I medici contagionisti, attribuivano invece le medesime pustole all’espulsione transcutanea del “veleno” morboso o virus proiettato all’esterno dal moto rutilante del sangue surriscaldato e portato a ebollizione dalla febbre elevata.
In effetti il contagio avveniva per contatto diretto tra le persone oppure tramite i liquidi corporali infetti o gli oggetti personali contaminati come abiti o lenzuola.
Tanto per citare alcuni dati significativi della mortalità provocata dal vaiolo nel solo continente europeo nel corso del XVIII secolo, nel 1753, a Parigi, morirono di vaiolo 20.000 persone, a Napoli nel 1768 in poche settimane morirono 60.000 persone, Nel 1707 una nave infetta di vaiolo, approdata in Islanda, vi provocò in breve 20.000 morti. La Groenlandia nel 1733 perse i tre quarti della popolazione a causa del vaiolo.
In secoli di grandi ingiustizie sociali dove la miseria e la fame tormentavano solo i ceti sociali più bassi, le malattie invece erano cieche e colpivano re e stallieri, principesse e serve.

Vi facciamo l’esempio di Maria Teresa Imperatrice d’Austria: la sua esperienza di madre, fu straziata dal vaiolo. Nel 1740, l’anno in cui salì al trono, perse per questa malattia la figlioletta primogenita di appena tre anni. La sesta figlia fu sfigurata dal vaiolo al punto da ritirarsi in convento e mai più mostrarsi in pubblico. Poi ci fu la tragedia del secondo maschio che l’imperatrice adorava e che tutti consideravano il “genio” della famiglia, intelligente e precocissimo, ucciso dal vaiolo a soli 16 anni. Pochi mesi dopo fu il turno della piccola Maria Giovanna Gabriella, promessa sposa al Re di Napoli, che morì ad appena 12 anni per la stessa malattia. Passarono sei anni e il vaiolo dapprima stroncò la nuora di Maria Teresa, e poi la figlia amatissima Maria Giuseppina.
Pare che la giovane Maria Giuseppina, di appena 16 anni, abbia contratto il virus dopo aver pregato sulla tomba della cognata, nella cripta dei Cappuccini. Si dice che la bara non fosse stata sigillata bene, chissà, impossibile dire oggi, ma è certo che Maria Teresa non si perdonò mai per quella notte di preghiere, che le era stata sconsigliata dal dottore e alla quale la figlia non avrebbe voluto partecipare.

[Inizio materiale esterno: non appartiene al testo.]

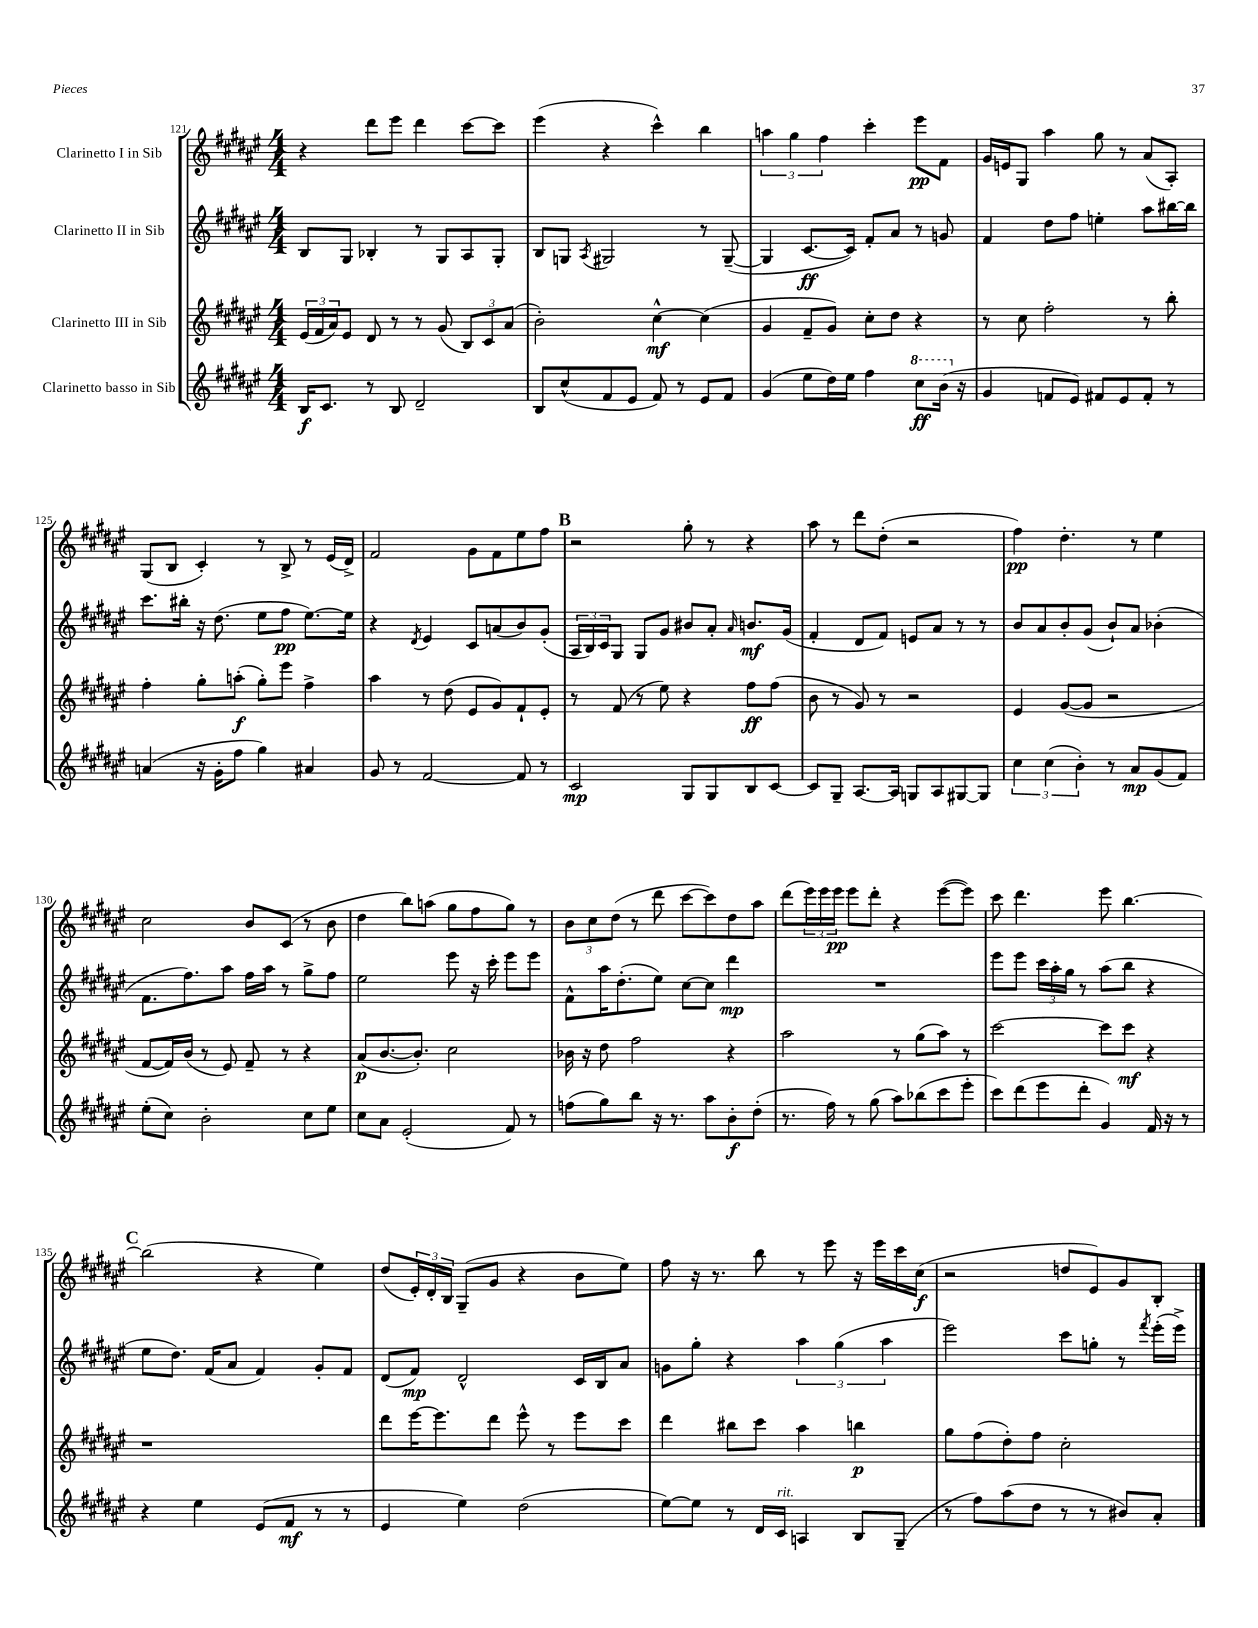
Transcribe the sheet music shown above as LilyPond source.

<<
\new StaffGroup <<
\new Staff = "s0" \with { instrumentName = "Clarinetto I in Sib" } {
    \clef treble \key fis \major \numericTimeSignature \time 4/4
    r4 dis'''8 eis'''8 dis'''4 cis'''8~ cis'''8 |
    eis'''4( r4 cis'''4-^) b''4 |
    \tuplet 3/2 { a''4 gis''4 fis''4 } cis'''4-. eis'''8\pp fis'8 |
    gis'16 e'16 gis8 ais''4 gis''8 r8 ais'8( ais8-.) |
    gis8( b8 cis'4-.) r8 b8-> r8 eis'16( dis'16->) |
    fis'2 gis'8 fis'8 eis''8 fis''8 |
    \mark \markup { \bold "B" } r2 gis''8-. r8 r4 |
    ais''8 r8 dis'''8 dis''8-.( r2 |
    fis''4\pp) dis''4.-. r8 eis''4 |
    cis''2 b'8 cis'8( r8 b'8 |
    dis''4 b''8) a''8( gis''8 fis''8 gis''8) r8 |
    \tuplet 3/2 { b'8 cis''8 dis''8( } r8 dis'''8 cis'''8~ cis'''8) dis''8 ais''8 |
    dis'''8( \tuplet 3/2 { eis'''16) eis'''16 eis'''16\pp } eis'''8 dis'''8-. r4 eis'''8~( eis'''8) |
    cis'''8 dis'''4. eis'''8 b''4.~ |
    \mark \markup { \bold "C" } b''2( r4 eis''4) |
    dis''8( \tuplet 3/2 { eis'16-.) dis'16-. b16 } gis8--( gis'8 r4 b'8 eis''8) |
    fis''8 r16 r8. b''8 r8 eis'''8 r16 eis'''16 cis'''16 cis''16\f( |
    r2 d''8 eis'8) gis'8 b8-. \bar "|." |
}
\new Staff = "s1" \with { instrumentName = "Clarinetto II in Sib" } {
    \clef treble \key fis \major \numericTimeSignature \time 4/4
    b8 gis8 bes4-. r8 gis8 ais8 gis8-. |
    b8 g8 \acciaccatura { ais8 } gis2 r8 gis8~--( |
    gis4 cis'8.~\ff cis'16) fis'8-. ais'8 r8 g'8 |
    fis'4 dis''8 fis''8 e''4-. ais''8 bis''16~ bis''16 |
    cis'''8. bis''16-. r16 dis''8.( eis''8 fis''8\pp eis''8.~) eis''16 |
    r4 \acciaccatura { dis'8 } eis'4 cis'8 a'8( b'8) gis'8-.( |
    \mark \markup { \bold "B" } \tuplet 3/2 { ais16 b16) cis'16 } gis8 gis8 gis'8 bis'8 ais'8-. \grace { ais'16 } b'8.\mf gis'16( |
    fis'4-. dis'8 fis'8) e'8 ais'8 r8 r8 |
    b'8 ais'8 b'8-. gis'8( b'8-!) ais'8 bes'4-.( |
    fis'8. fis''8.) ais''8 fis''16 ais''16 r8 gis''8-> fis''8 |
    eis''2 eis'''8 r16 cis'''16-. eis'''8 eis'''8 |
    fis'8-^ ais''16 dis''8.-.( eis''8) cis''8~ cis''8 dis'''4\mp |
    R1 |
    eis'''8 eis'''8 \tuplet 3/2 { cis'''16 ais''16-. gis''16 } r8 ais''8( b''8 r4 |
    \mark \markup { \bold "C" } eis''8 dis''8.) fis'16( ais'8 fis'4) gis'8-. fis'8 |
    dis'8( fis'8\mp) dis'2-^ cis'16 b16 ais'8 |
    g'8 gis''8-. r4 \tuplet 3/2 { ais''4 gis''4( ais''4 } |
    eis'''2) cis'''8 g''8-. r8 \acciaccatura { fis'''8 } eis'''16-.( eis'''16->) \bar "|." |
}
\new Staff = "s2" \with { instrumentName = "Clarinetto III in Sib" } {
    \clef treble \key fis \major \numericTimeSignature \time 4/4
    \tuplet 3/2 { eis'16( fis'16 ais'16) } eis'8 dis'8 r8 r8 gis'8( \tuplet 3/2 { b8) cis'8 ais'8( } |
    b'2-.) cis''4~-^\mf cis''4( |
    gis'4 fis'8-- gis'8) cis''8-. dis''8 r4 |
    r8 cis''8 fis''2-. r8 b''8-. |
    fis''4-. gis''8-. a''8-.\f( gis''8-.) eis'''8 fis''4-> |
    ais''4 r8 dis''8( eis'8 gis'8) fis'8-! eis'8-. |
    \mark \markup { \bold "B" } r8 fis'8( r8 eis''8) r4 fis''8\ff fis''8( |
    b'8 r8 gis'8) r8 r2 |
    eis'4 gis'8~( gis'8 r2 |
    fis'8~ fis'16) b'16( r8 eis'8) fis'8-- r8 r4 |
    ais'8\p( b'8.~ b'8.-.) cis''2 |
    bes'16 r16 dis''8 fis''2 r4 |
    ais''2 r8 gis''8( ais''8) r8 |
    cis'''2~ cis'''8 cis'''8\mf r4 |
    \mark \markup { \bold "C" } r1 |
    dis'''8 eis'''16~ eis'''8. dis'''8 eis'''8-^ r8 eis'''8 cis'''8 |
    dis'''4 bis''8 cis'''8 ais''4 b''4\p |
    gis''8 fis''8( dis''8-.) fis''8 cis''2-. \bar "|." |
}
\new Staff = "s3" \with { instrumentName = "Clarinetto basso in Sib" } {
    \clef treble \key fis \major \numericTimeSignature \time 4/4
    b16\f cis'8. r8 b8 dis'2-- |
    b8 cis''8-^( fis'8 eis'8 fis'8) r8 eis'8 fis'8 |
    gis'4( eis''8 dis''16) eis''16 fis''4 \ottava #1 cis'''8\ff b''16( \ottava #0 r16 |
    gis'4 f'8 eis'8) fis'8 eis'8 fis'8-. r8 |
    a'4( r16 gis'16-. fis''8 gis''4) ais'4 |
    gis'8 r8 fis'2~ fis'8 r8 |
    \mark \markup { \bold "B" } cis'2\mp gis8 gis8 b8 cis'8~ |
    cis'8 gis8-- ais8.~ ais16 g8 ais8 gis8~ gis8 |
    \tuplet 3/2 { cis''4 cis''4( b'4-.) } r8 ais'8\mp gis'8( fis'8) |
    eis''8-.( cis''8) b'2-. cis''8 eis''8 |
    cis''8 ais'8 eis'2-.( fis'8) r8 |
    f''8( gis''8) b''8 r16 r8. ais''8 b'8-.\f dis''8-.( |
    r8. fis''16) r8 gis''8( ais''8) bes''8( cis'''8 eis'''8-. |
    cis'''8) dis'''8( eis'''8 dis'''8-. gis'4) fis'16 r16 r8 |
    \mark \markup { \bold "C" } r4 eis''4 eis'8( fis'8\mf r8 r8 |
    eis'4 eis''4) dis''2( |
    eis''8~) eis''8 r8 dis'16 cis'16^\markup { \italic "rit." } a4 b8 gis8--( |
    r8 fis''8) ais''8( dis''8 r8 r8 bis'8) ais'8-. \bar "|." |
}
>>
>>
\layout { \context { \Score currentBarNumber = #121 } }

Il vaiolo impose la morte di quattro figli ad una donna che era tra le persone più potenti del mondo. Una donna che aveva i migliori medici a disposizione e tutta l’assistenza che si potesse avere a quel tempo. Provate a immaginare cosa potesse fare il vaiolo tra la gente comune.
Recita un antico aforisma medico, risalente all’autorità di Galeno: “in temporibus mortalitatis, cito, longe, tarde” (in tempi di moria pestilenziale, fuggi presto, va lontano, torna più tardi che puoi).